И в тот раз Господь особо позаботился о том, чтобы «Пятидесятница для бедных» не стала праздником в мою честь. Как только мы поставили палатки, Мэйди сообщили печальную новость — у нее умер отец. Ей нужно было срочно возвращаться в Швейцарию, но она была так потрясена случившимся, что не могла сесть за руль. Приска взялась отвезти ее обратно. Они уехали, и без них я вдруг почувствовал себя совершенно одиноким и неприкаянным.

А тут и погода изменилась: налетели тучи, полил дождь.
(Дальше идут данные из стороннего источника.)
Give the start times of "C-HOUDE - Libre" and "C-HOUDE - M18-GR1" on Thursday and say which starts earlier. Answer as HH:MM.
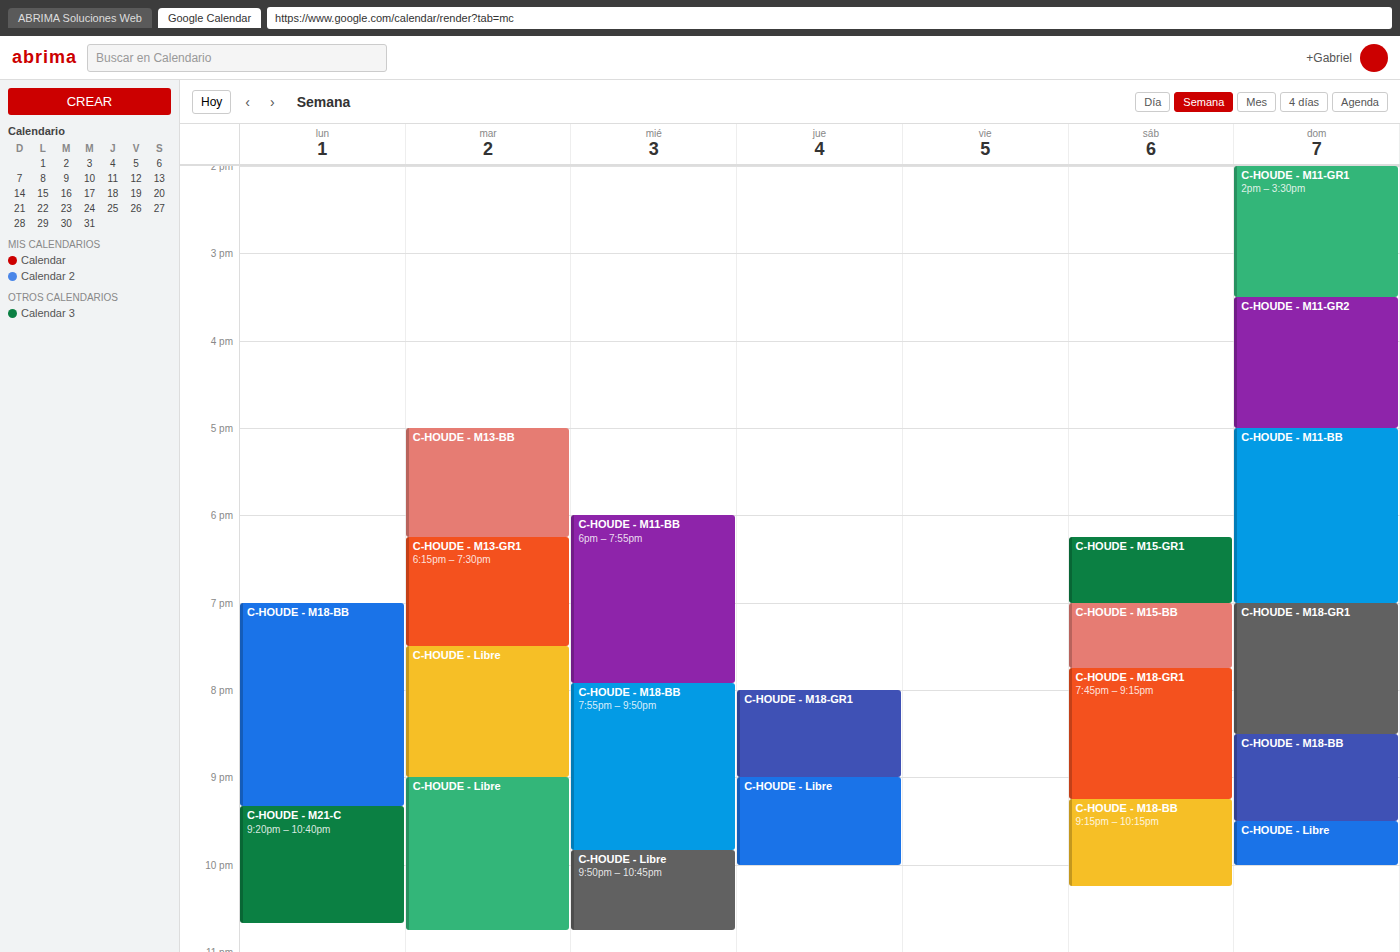
"C-HOUDE - M18-GR1" 20:00; "C-HOUDE - Libre" 21:00.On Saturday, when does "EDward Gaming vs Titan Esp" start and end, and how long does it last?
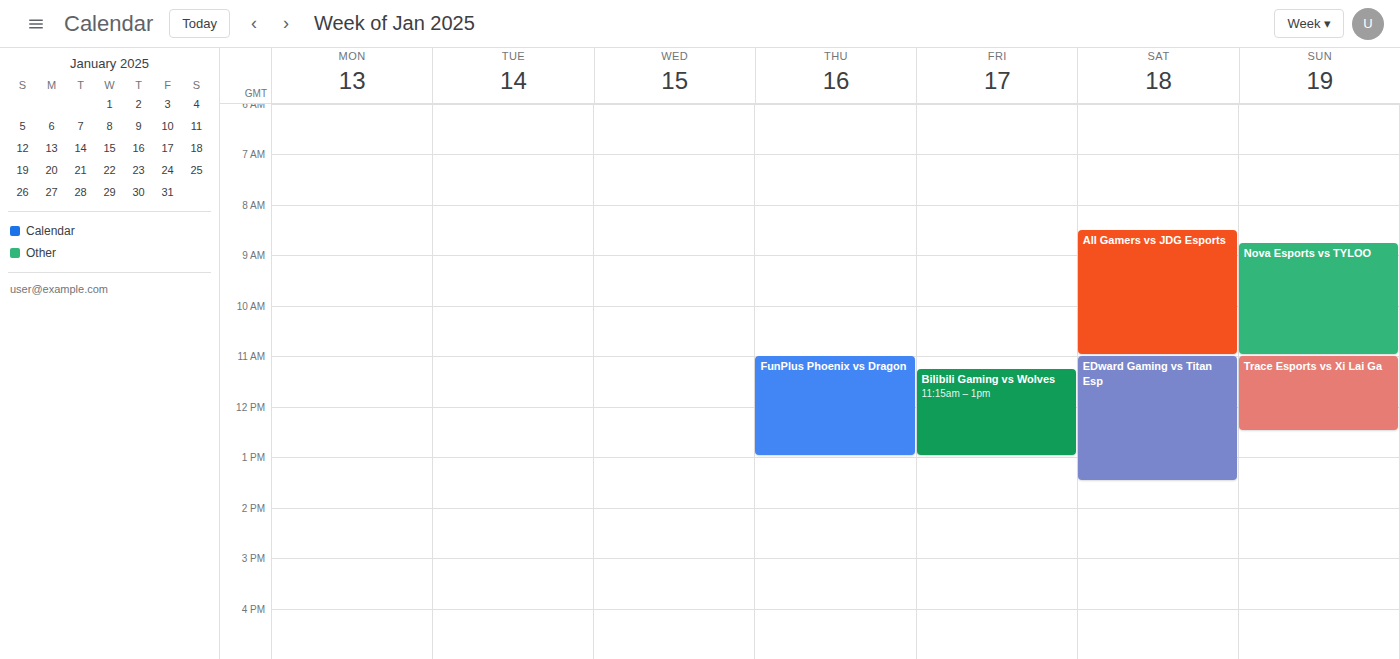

Поле, на котором мы разместились, быстро превратилось в топкое болото. Добраться от одной палатки к другой было трудно, и я практически ни с кем не общался, если не считать короткого разговора с Даниэлем Анжем в самом начале.

Кроме прочего, надо было подумать и о том, как я выберусь отсюда — без Мэйди и ее машины уехать было проблематично. Я нервно ждал, когда меня позовут к микрофону. Может, после выступления мне будет проще завести здесь с кем-то знакомство?

Вся моя одежда отсырела, и я, грязный и мокрый, от нечего делать бесцельно слонялся по кампусу, высоко поднимая ноги, чтобы перешагнуть через лужи.

Однако никто не спешил приглашать меня на сцену. Организаторы, казалось, совсем забыли о моем существовании, отчего я чувствовал себя еще более несчастным. Никто мной не интересовался и не собирался приветствовать меня бурными аплодисментами. За все четыре дня мне ни с кем не удалось толком переговорить. Почему-то люди сторонились меня, как зачумленного. Мне было очень горько. Почему меня все игнорируют? Почему мне так одиноко? Я был готов приложить усилия, чтобы не оставаться в изоляции, однако, когда Бог с какой-то целью помещает тебя в определенные обстоятельства, противостоять Ему своими силами не так уж легко. Вдобавок ко всему в один из вечеров я еще и опоздал на ужин, поэтому остался голодным. В мокрой палатке нашелся открытый пакет молока. Глотнув из него, я почувствовал на языке нечто клейкое и твердое. Это были утонувшие в молоке улитки! Какая гадость! Отплевываясь, я вдруг подумал, что вообще-то весь этот «реквизит» вполне соответствует жанру «праздника для бедноты». И я на собственном опыте могу ощутить, каково это — быть нищим и несчастным. А ведь и Иисусу Христу довелось пережить то же самое…

И только осознав смысл преподанного мне урока, я смог преодолеть всеобщее отчуждение. И меня вдруг перестали обходить стороной, как прокаженного. И я ощутил, что всех нас, здесь и сейчас, просто накрывает единая волна любви. Она объединяет хиппи, студентов, панков, монахов и монахинь, инвалидов, солидных дам из состоятельных семей, людей, обезображенных болезнью… в общем, всех нас, вместе составляющих народ Христов! В тот момент я почувствовал себя единым со всеми — и был счастлив.


Перейти на страницу:

Похожие книги

Адмирал Советского Союза
Адмирал Советского Союза

Николай Герасимович Кузнецов – адмирал Флота Советского Союза, один из тех, кому мы обязаны победой в Великой Отечественной войне. В 1939 г., по личному указанию Сталина, 34-летний Кузнецов был назначен народным комиссаром ВМФ СССР. Во время войны он входил в Ставку Верховного Главнокомандования, оперативно и энергично руководил флотом. За свои выдающиеся заслуги Н.Г. Кузнецов получил высшее воинское звание на флоте и стал Героем Советского Союза.В своей книге Н.Г. Кузнецов рассказывает о своем боевом пути начиная от Гражданской войны в Испании до окончательного разгрома гитлеровской Германии и поражения милитаристской Японии. Оборона Ханко, Либавы, Таллина, Одессы, Севастополя, Москвы, Ленинграда, Сталинграда, крупнейшие операции флотов на Севере, Балтике и Черном море – все это есть в книге легендарного советского адмирала. Кроме того, он вспоминает о своих встречах с высшими государственными, партийными и военными руководителями СССР, рассказывает о методах и стиле работы И.В. Сталина, Г.К. Жукова и многих других известных деятелей своего времени.Воспоминания впервые выходят в полном виде, ранее они никогда не издавались под одной обложкой.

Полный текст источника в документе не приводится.